## TASK
Return every line of the items below word for word, leaving out the pictures.

## DATASET ENTRIES
___
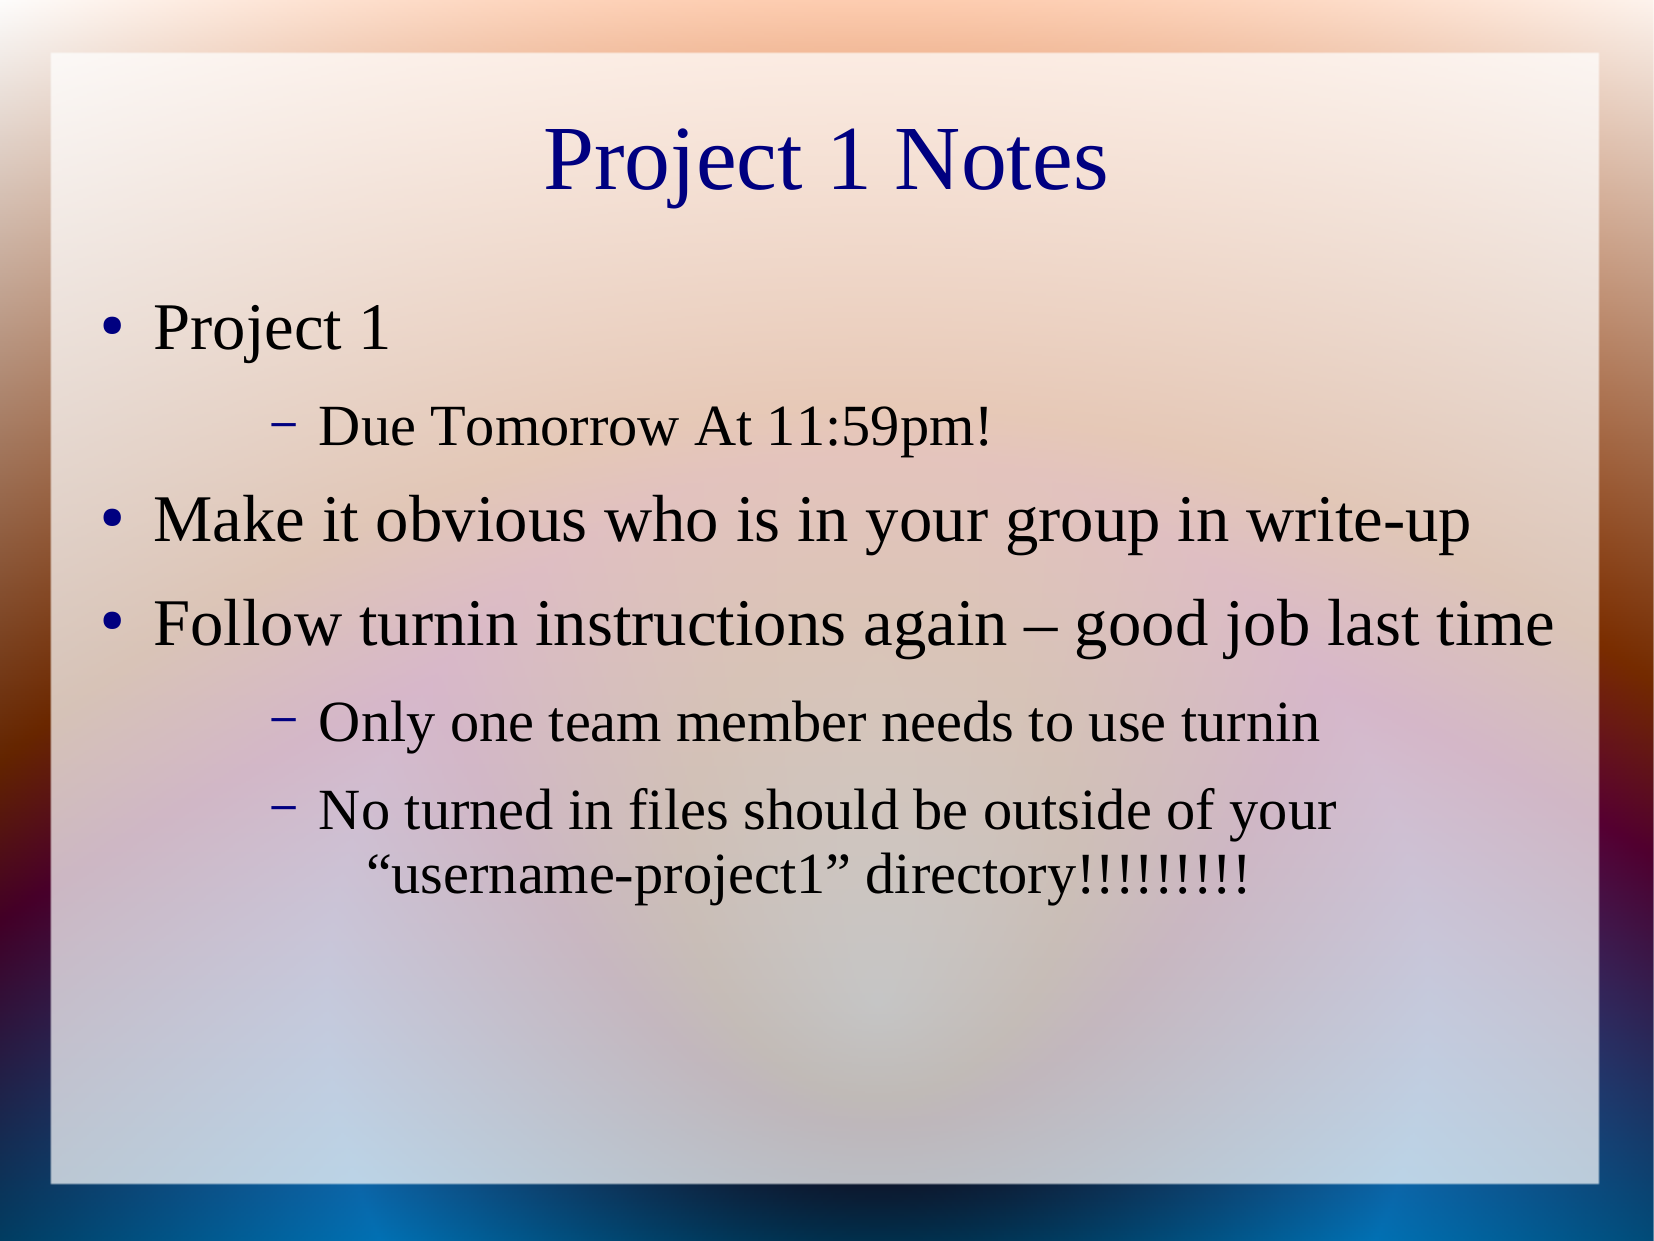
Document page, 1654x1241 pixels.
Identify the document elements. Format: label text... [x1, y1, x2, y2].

list Project 1 Due Tomorrow At 11:59pm! Make it obvious who is in your group in write-up Follow turnin instructions again – good job last time Only one team member needs to use turnin No turned in files should be outside of your “username-project1” directory!!!!!!!!! [82, 290, 1571, 1019]
title Project 1 Notes [82, 62, 1571, 256]
picture [0, 0, 1654, 1241]
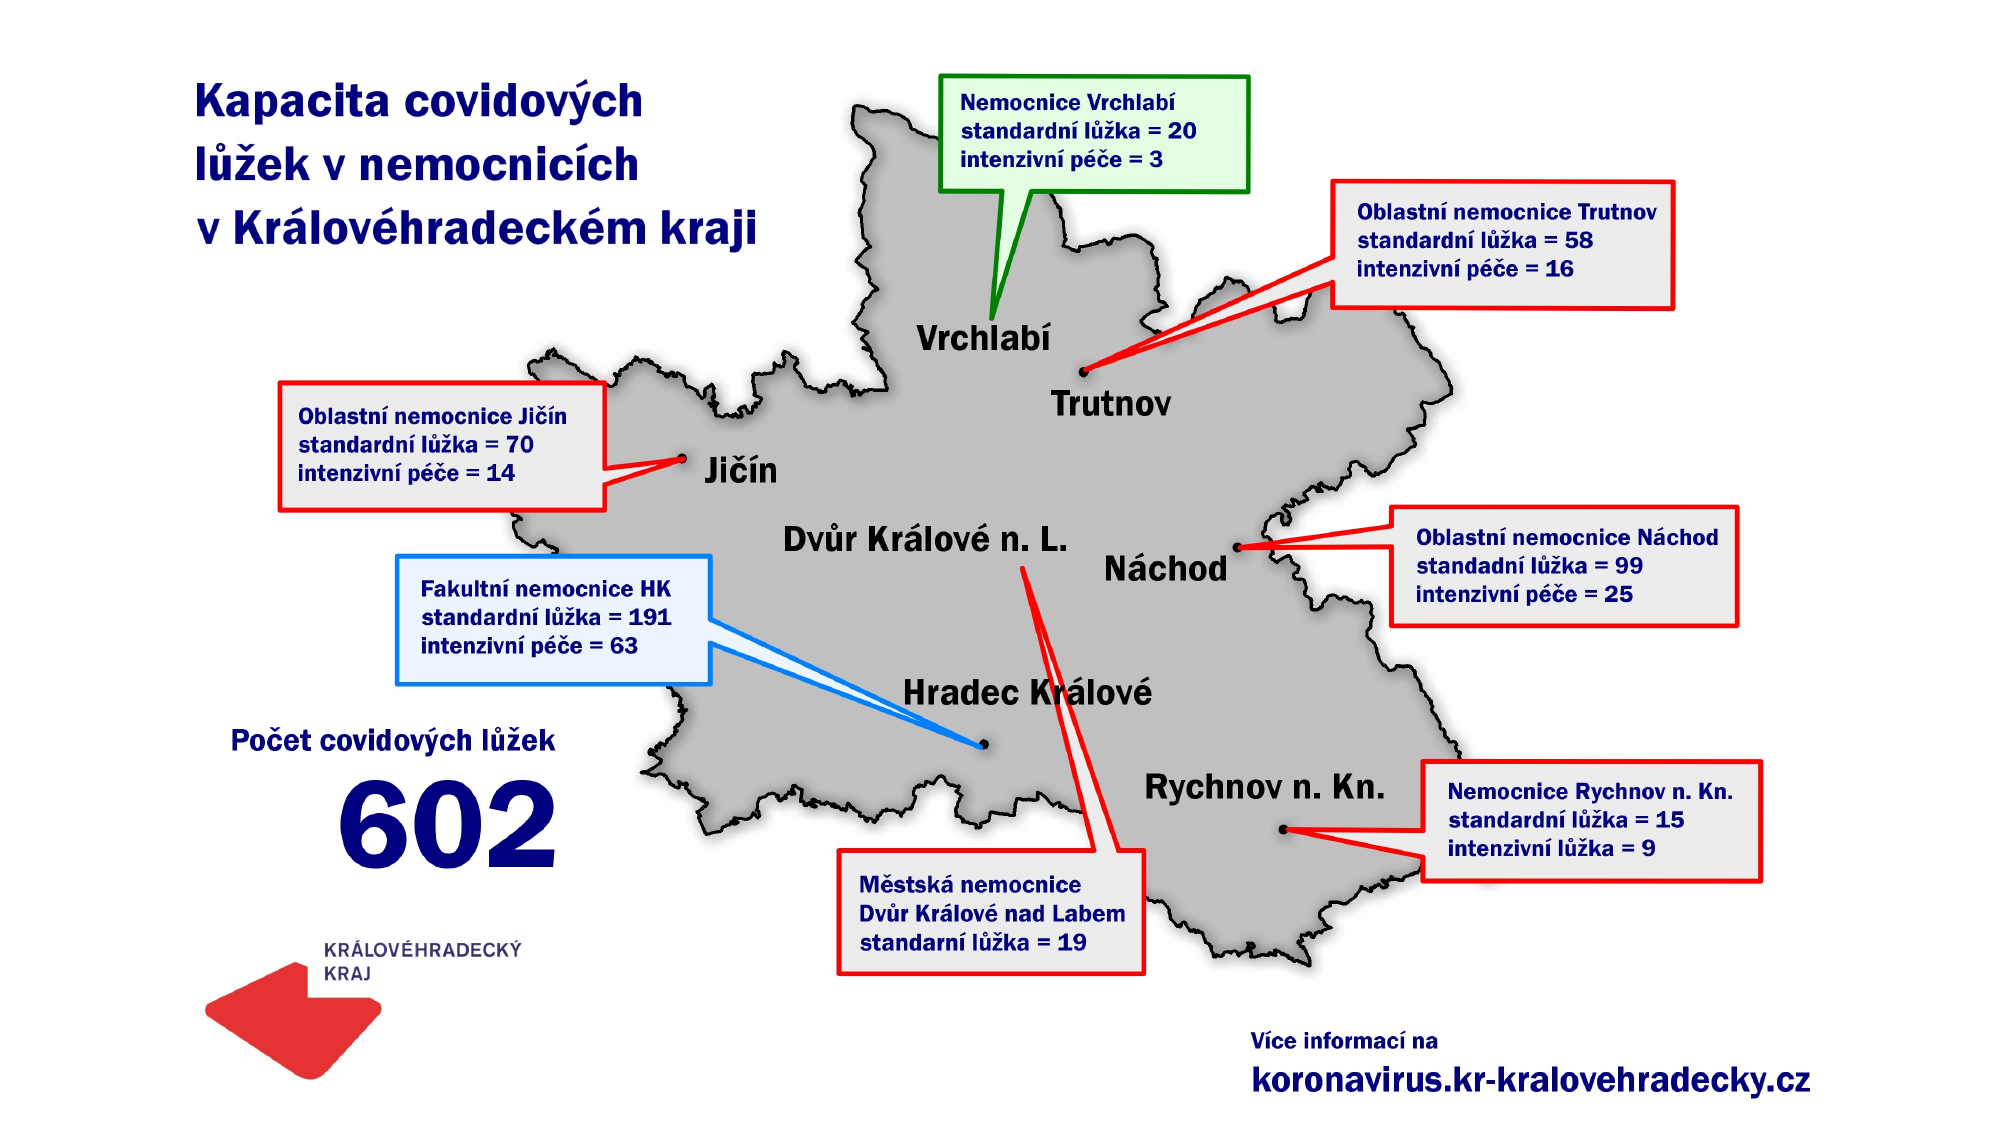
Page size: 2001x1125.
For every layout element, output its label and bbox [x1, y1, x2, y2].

picture [142, 0, 1858, 1125]
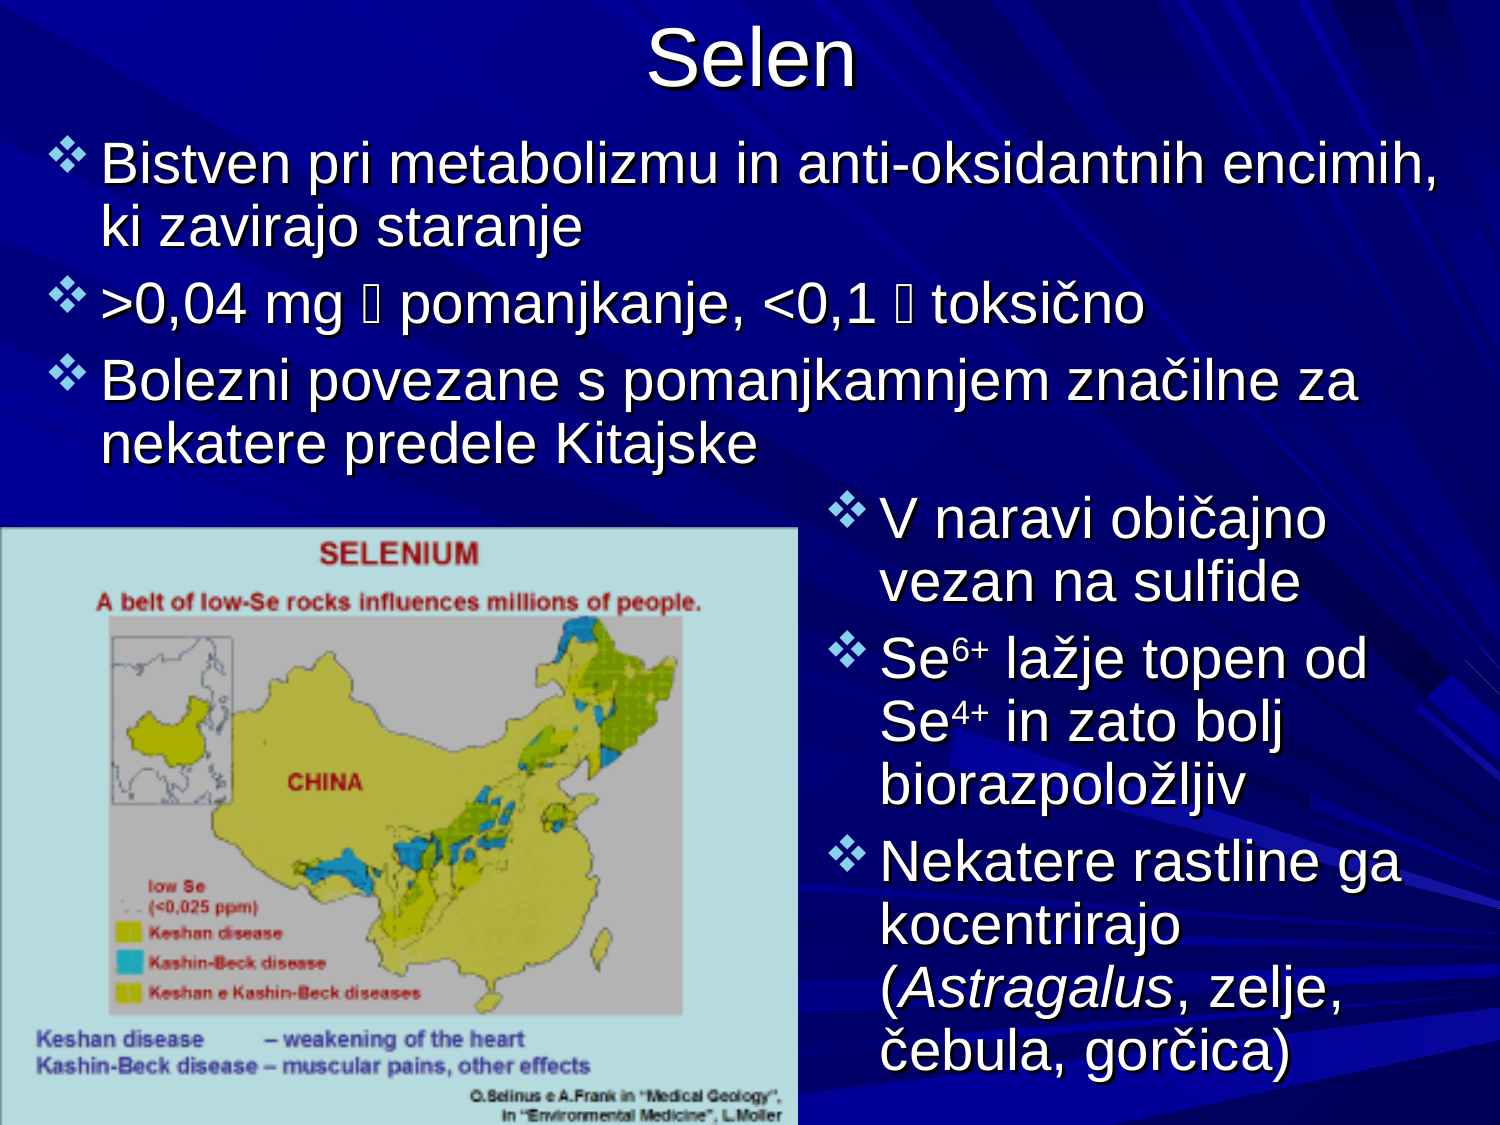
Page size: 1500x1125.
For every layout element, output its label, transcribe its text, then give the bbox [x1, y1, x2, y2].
___
## EXERCISE RESULT
Document page, 1654x1241 pixels.
Identify the document elements. Format: label text... [x1, y1, x2, y2].

list Project 1 Due Tomorrow At 11:59pm! Make it obvious who is in your group in write-up Follow turnin instructions again – good job last time Only one team member needs to use turnin No turned in files should be outside of your “username-project1” directory!!!!!!!!! [82, 290, 1571, 1019]
title Project 1 Notes [82, 62, 1571, 256]
picture [0, 0, 1654, 1241]
Page size: 2001x1125.
For every layout element, output its label and bbox [x1, y1, x2, y2].

picture [142, 0, 1858, 1125]
Page size: 1500x1125.
For every layout element, output its label, transcribe its text, then give the bbox [x1, y1, x2, y2].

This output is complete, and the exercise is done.